Saturday, March 18, 2017

A Little Life.

By Hanya Yanagihara


Okay. This book.

So when I was a few hundred pages in I began to wonder why I had started to read this book in the first place. I put the ebook on hold because I read a small blurb on the library website. It intrigued me, as did the title, so I figured, "what the heck, I'll give it a go." Had I known what I was getting myself into I am not so sure I would have started. 

I went back and read the blurb again. It is obvious to me now that I read the first few sentences, decided I was interested, and skimmed the rest. This is what I read: 
"When four classmates from a small Massachusetts college move to New York to make their way, they're broke, adrift, and buoyed only by their friendship and ambition. There is kind, handsome Willem, an aspiring actor; JB, a quick-witted, sometimes cruel Brooklyn-born painter seeking entry to the art world; Malcolm, a frustrated architect at a prominent firm; and withdrawn, brilliant, enigmatic Jude, who serves as their center of gravity. Over the decades, their relationships deepen and darken, tinged by addiction, success, and pride."
This is what I skimmed: 
"Yet their greatest challenge, each comes to realize, is Jude himself, by midlife a terrifyingly talented litigator yet an increasingly broken man, his mind and body scarred by an unspeakable childhood, and haunted by what he fears is a degree of trauma that he'll not only be unable to overcome--but that will define his life forever.  In rich and resplendent prose, Yanagihara has fashioned a tragic and transcendent hymn to brotherly love, a masterful depiction of heartbreak, and a dark examination of the tyranny of memory and the limits of human endurance."

This book is heavy.
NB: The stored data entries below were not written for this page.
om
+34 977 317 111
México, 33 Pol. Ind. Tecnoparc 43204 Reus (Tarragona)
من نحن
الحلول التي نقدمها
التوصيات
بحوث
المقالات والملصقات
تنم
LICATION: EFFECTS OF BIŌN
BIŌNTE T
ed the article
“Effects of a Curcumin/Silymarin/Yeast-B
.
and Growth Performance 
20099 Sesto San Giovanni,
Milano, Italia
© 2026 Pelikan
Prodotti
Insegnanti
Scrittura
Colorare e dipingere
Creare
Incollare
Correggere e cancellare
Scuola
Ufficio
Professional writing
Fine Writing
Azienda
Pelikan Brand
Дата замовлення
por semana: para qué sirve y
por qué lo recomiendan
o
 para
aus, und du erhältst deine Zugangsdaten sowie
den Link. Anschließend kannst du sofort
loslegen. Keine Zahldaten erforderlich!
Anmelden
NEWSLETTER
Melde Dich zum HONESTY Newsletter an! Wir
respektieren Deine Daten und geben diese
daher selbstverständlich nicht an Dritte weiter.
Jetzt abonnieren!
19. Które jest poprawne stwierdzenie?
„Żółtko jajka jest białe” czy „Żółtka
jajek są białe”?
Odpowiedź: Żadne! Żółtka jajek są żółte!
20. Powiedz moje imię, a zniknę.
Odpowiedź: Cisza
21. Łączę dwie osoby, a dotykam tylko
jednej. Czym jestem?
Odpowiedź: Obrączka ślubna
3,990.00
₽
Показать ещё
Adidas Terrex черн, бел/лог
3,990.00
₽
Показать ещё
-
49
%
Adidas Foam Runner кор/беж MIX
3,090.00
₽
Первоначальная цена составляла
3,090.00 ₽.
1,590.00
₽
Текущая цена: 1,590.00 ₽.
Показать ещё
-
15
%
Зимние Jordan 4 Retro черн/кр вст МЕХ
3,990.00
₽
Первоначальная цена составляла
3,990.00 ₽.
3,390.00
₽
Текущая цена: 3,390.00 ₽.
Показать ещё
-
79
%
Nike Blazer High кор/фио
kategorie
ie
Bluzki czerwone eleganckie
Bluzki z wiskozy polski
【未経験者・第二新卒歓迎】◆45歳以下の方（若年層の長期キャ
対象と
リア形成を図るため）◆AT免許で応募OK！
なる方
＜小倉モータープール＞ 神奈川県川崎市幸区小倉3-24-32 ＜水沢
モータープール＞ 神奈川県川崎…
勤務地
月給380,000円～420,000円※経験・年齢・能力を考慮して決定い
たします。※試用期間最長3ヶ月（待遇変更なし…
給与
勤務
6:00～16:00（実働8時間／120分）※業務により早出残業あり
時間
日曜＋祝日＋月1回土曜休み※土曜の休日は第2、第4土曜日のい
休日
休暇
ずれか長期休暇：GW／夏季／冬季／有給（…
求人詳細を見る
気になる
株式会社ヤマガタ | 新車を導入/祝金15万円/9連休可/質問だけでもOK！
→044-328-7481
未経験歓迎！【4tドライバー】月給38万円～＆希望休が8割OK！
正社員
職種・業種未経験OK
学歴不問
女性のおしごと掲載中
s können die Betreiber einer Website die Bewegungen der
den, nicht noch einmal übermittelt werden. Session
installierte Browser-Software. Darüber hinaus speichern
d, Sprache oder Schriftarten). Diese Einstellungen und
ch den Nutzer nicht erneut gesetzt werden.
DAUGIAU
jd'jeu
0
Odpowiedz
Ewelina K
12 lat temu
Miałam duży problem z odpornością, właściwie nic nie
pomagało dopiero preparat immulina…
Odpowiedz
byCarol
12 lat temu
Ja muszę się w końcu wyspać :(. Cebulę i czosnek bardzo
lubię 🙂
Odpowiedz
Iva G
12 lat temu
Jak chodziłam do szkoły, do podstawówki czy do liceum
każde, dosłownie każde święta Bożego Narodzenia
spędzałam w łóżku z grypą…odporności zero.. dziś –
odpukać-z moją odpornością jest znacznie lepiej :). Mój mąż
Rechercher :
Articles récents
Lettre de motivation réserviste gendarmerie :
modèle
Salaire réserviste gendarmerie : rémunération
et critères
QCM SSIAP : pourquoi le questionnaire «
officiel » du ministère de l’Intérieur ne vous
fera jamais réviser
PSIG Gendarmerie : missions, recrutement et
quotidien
And I mean heavy. But somehow I couldn't bring myself to not finish it. It is also quite a long book. I spent close to a month slogging through it. I think it would have taken me even longer if it hadn't been a library book that was close to expiring and had already been renewed once. I started reading through my breaks at work. It only made me cry at work twice. 

There is some ugly stuff in this book; things that are hard to read and even harder to imagine happening to a person. It is not pretty. The start of the book sort of focuses on all four characters equally and then it sort of narrows in on Jude as it goes on. At first, Jude is just a quiet and enigmatic character. His past is hinted at but never explained. It was almost annoying and you just wished they would tell you what happened to him. Then they do tell you and you suddenly wish they would go back to being vague about it. 

However, there were also some absolutely beautiful parts of this book. I think that maybe on a backdrop of such ugliness, the small happy things seemed more beautiful. I think Willem is one of my favourite characters I've ever encountered in a book. I don't want to make light of the ugliness though. You know, do that thing where we glorify pain and suffering and call it elegant or beautiful because it's not actually happening to us. But there were some parts of this book that were happy, or at least a kind of happy, or maybe just a kind of less sad. The happy times were always accompanied by a nagging sort of foreboding feeling, like you knew it couldn't stay this good forever but you so badly wanted it to. 

I don't regret reading this book. I'm sort of glad I read it. I am also not sure if I would recommend it. 
Now that I am finished I have a sort of peace about the story. I can look back and choose to focus on some parts and try to let some of the ugliness go. But I don't know what your ugliness tolerance is, so read at your own risk. You might find this book triggering or particularly hard to read if you have had struggles with self-injury or have experienced sexual and/or emotional abuse (I mean, I'm pretty sure those things are hard for everyone to read about, but I imagine reading about the experiences and wading through the characters thoughts and the aftermath would be especially hard if it hit you in a more personal way).

I'm looking forward to reading some slightly less intense books next.